WHAT THE TASK REQUIRES:
When you reach the line containing "ificados como recursos" in the records below, start copying exactly, and stop once you have copied the line containing "de visualização de reprodução".

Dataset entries
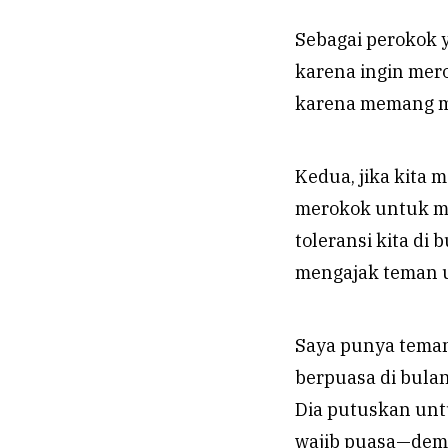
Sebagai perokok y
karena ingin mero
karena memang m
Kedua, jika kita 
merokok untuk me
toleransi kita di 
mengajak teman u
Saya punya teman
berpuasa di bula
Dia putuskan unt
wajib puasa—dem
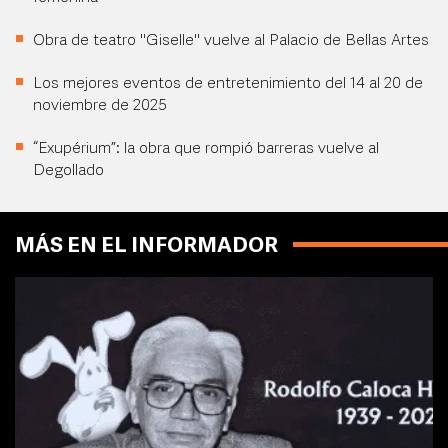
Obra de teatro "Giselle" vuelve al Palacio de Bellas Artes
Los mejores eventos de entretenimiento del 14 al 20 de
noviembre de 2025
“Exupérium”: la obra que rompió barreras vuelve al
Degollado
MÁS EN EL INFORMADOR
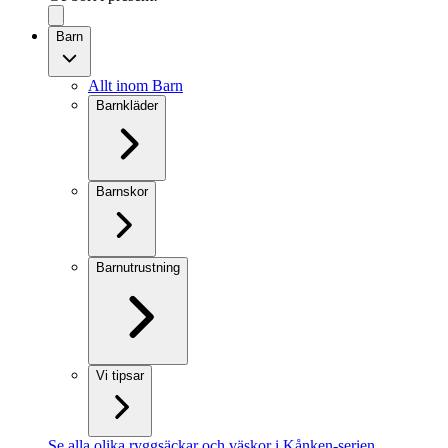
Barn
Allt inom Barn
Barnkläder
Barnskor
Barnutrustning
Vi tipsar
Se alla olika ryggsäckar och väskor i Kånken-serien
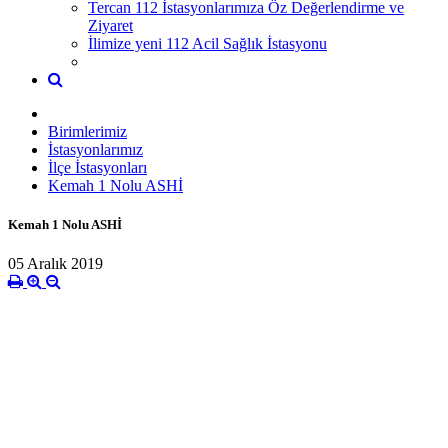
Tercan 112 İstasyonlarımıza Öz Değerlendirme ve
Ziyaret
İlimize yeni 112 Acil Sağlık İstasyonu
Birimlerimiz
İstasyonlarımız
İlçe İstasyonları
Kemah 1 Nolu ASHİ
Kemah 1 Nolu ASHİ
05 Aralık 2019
--
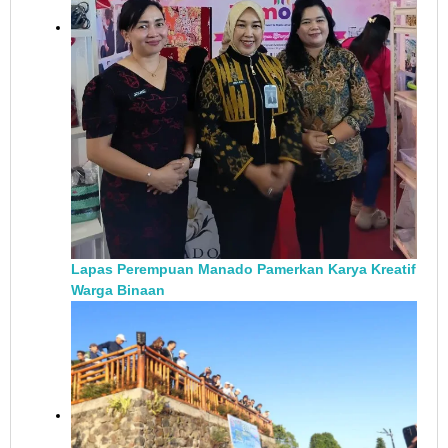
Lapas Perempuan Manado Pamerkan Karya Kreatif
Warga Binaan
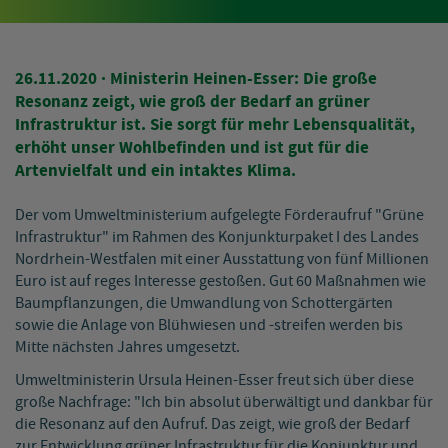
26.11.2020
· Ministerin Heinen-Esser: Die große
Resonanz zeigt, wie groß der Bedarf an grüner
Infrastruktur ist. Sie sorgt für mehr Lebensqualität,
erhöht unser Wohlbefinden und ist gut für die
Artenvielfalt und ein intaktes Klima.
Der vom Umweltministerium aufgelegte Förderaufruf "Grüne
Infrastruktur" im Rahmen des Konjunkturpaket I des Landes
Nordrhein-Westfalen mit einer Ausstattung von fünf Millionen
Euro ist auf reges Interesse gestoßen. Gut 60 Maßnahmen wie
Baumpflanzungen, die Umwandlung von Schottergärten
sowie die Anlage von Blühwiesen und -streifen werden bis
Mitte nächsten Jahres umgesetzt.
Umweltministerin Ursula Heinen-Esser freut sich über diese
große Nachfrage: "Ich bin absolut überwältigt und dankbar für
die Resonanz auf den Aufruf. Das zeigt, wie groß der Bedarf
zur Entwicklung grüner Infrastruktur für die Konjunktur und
* * *
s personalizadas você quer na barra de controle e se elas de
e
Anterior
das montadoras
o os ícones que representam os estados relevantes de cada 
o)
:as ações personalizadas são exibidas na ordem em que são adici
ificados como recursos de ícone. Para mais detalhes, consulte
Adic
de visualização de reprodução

ANSWER FOR THE TASK:
ificados como recursos de ícone. Para mais detalhes, consulte
Adic
de visualização de reprodução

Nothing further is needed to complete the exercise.